(Data extracted from a collection)

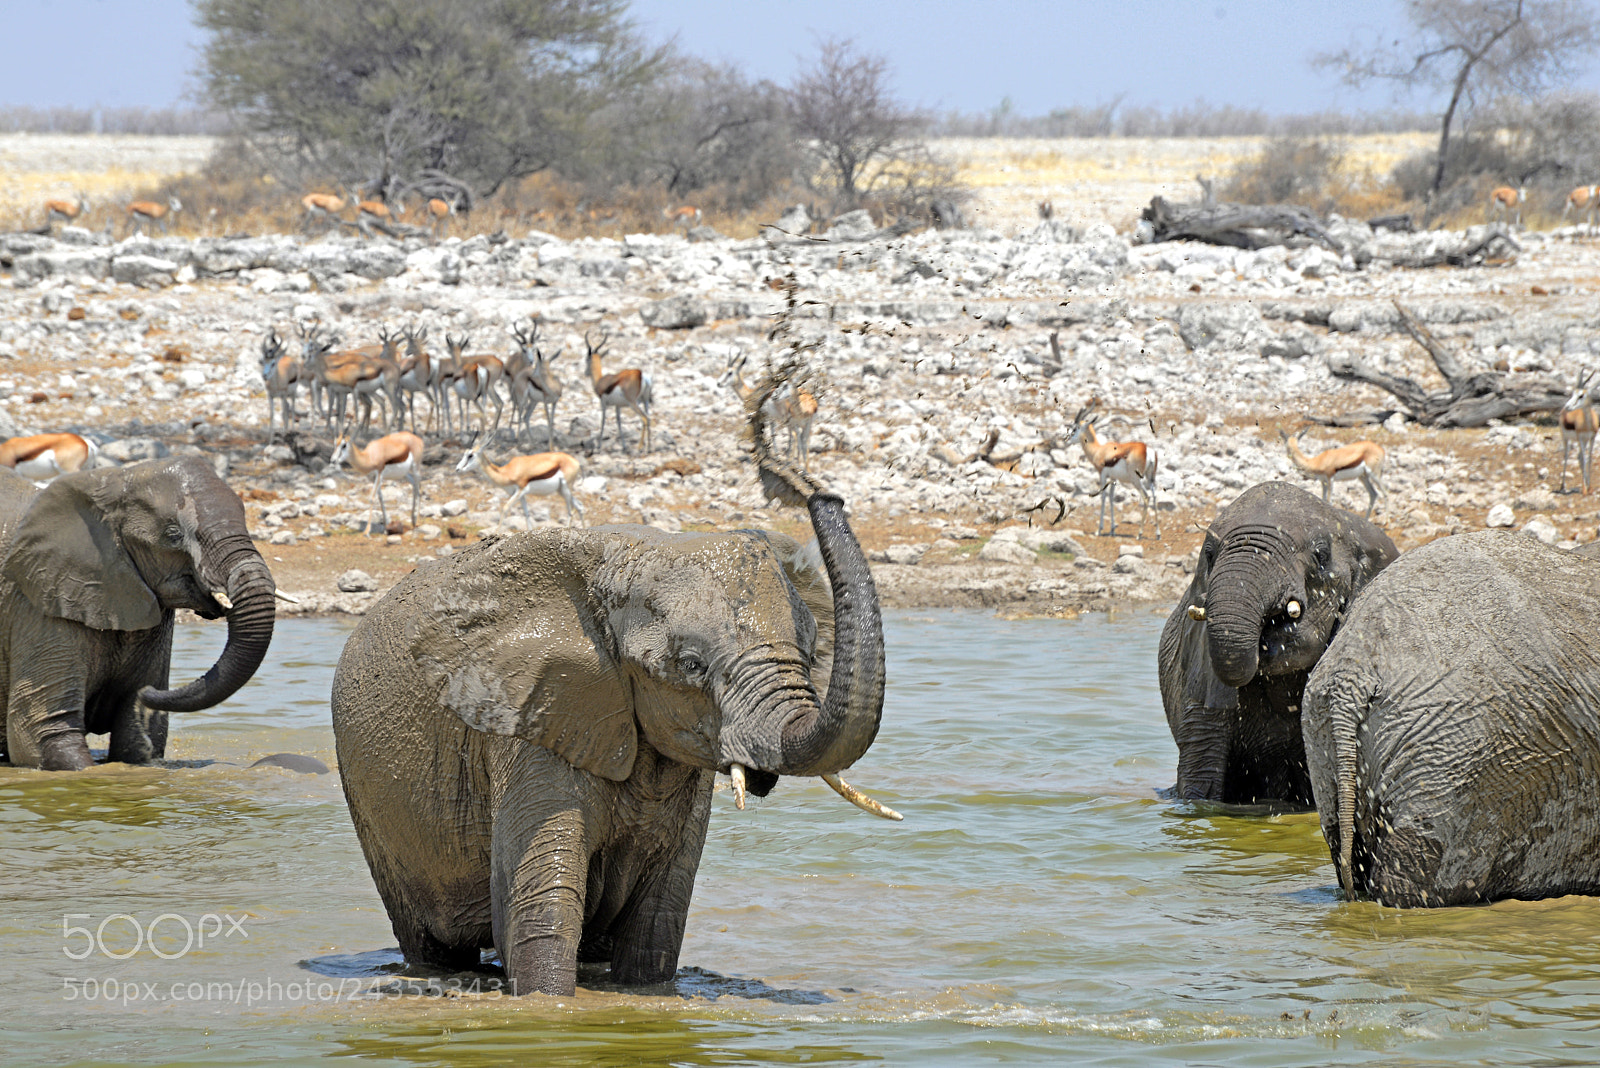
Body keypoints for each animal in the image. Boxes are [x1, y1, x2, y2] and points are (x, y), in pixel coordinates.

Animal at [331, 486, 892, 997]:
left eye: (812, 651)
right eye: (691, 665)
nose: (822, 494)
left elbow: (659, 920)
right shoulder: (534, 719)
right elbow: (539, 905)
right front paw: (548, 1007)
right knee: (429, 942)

==

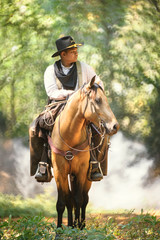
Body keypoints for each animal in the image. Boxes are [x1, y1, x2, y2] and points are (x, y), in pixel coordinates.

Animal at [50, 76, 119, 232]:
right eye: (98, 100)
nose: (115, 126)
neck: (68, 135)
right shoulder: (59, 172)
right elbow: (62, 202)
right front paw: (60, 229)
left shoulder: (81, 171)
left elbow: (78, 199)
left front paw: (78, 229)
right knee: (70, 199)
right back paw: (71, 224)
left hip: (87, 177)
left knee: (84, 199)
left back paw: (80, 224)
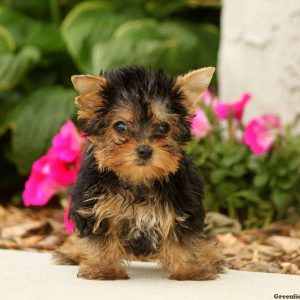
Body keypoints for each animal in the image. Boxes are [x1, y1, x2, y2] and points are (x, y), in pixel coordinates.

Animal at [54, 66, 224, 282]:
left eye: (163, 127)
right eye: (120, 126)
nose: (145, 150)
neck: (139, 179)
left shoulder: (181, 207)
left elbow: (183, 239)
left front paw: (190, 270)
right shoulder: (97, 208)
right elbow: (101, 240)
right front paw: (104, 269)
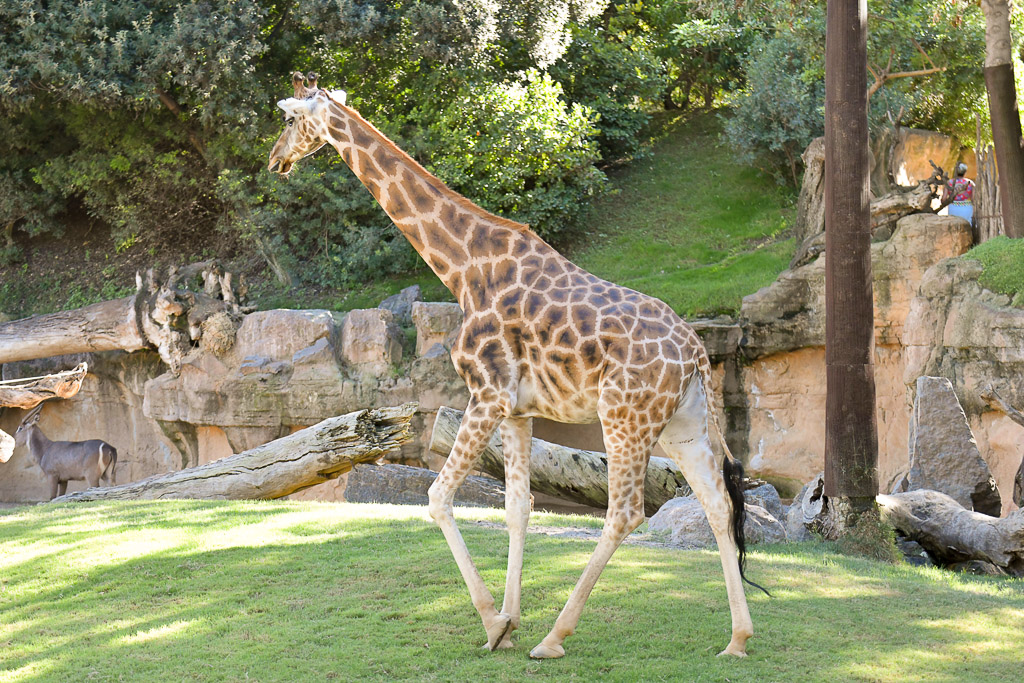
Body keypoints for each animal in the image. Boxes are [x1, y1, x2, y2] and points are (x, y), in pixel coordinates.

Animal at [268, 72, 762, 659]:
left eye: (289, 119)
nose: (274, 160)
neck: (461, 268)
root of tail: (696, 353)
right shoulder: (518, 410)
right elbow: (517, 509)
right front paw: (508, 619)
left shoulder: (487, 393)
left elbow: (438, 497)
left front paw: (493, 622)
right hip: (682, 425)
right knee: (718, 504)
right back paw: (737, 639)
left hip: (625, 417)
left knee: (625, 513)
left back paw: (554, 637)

■ **TASK GOAL**:
Using the entries above, state how many lines contain the string "knee"; the number is all that is needed.

■ **OUTPUT**:
5